今回のテレビ報道でも、重力波研究者が「腕をぶるんぶるん回せば重力波が出るんですよ」というようなことを言っていました。
ただし、どうもそれには膨大な回数を回す必要があるらしい。
この本には、こんなくだりがあります。
「重さ10kgのダンベルを1mの半径で毎秒降り回したとしても、重力波としての最小単位のエネルギー(重力子のエネルギー)を放出するのに500万年かかってしまう計算になる」
もうちょっと冗舌にならなければ、重力波は送信されませんね。
  • by 尾関章
  • 2016/02/19 7:51 PM
尾関さん

「重力波初観測」の報に接して私の心に浮かんだのは、壮大な宇宙のブラックホールではなく、なぜか、自分の舌と唇。
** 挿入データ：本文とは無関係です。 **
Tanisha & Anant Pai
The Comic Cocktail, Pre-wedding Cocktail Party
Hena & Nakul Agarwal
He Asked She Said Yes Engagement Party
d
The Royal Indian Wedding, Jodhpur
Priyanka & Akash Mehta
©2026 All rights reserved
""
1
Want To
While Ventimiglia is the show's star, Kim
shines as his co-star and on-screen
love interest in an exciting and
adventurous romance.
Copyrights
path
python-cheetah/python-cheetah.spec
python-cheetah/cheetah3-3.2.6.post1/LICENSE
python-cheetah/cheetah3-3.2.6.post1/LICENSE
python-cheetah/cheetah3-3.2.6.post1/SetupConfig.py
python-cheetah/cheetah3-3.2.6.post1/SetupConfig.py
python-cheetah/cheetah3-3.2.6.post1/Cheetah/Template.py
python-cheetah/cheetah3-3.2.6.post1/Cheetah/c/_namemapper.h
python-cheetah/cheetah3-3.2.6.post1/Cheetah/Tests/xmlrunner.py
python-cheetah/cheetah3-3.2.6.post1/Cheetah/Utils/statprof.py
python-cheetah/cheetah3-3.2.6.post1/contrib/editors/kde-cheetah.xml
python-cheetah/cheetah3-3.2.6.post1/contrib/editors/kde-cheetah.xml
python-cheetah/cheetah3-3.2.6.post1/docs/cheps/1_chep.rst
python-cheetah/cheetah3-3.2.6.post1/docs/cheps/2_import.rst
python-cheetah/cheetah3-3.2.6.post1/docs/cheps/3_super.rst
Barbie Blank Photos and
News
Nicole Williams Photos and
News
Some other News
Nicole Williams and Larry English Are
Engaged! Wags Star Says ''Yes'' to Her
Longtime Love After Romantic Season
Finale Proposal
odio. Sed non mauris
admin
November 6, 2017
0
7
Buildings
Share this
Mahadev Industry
私の舌と唇にも質量がある。そして、私が喋るときに運動を行う。であるとすれば、微弱という言葉では到底表現できないほどにわずかであっても、私の口から重力波が宇宙に放たれていることになるのか?それも光速でどこまでも進んでいくのか?
宇宙のどこかにこの重力波を意味として解析できる文明があるとすれば、私の発言は全て聴かれていることになる。これからは少し口数を少なくしようか、などとも考えさせてくれたニュースでした。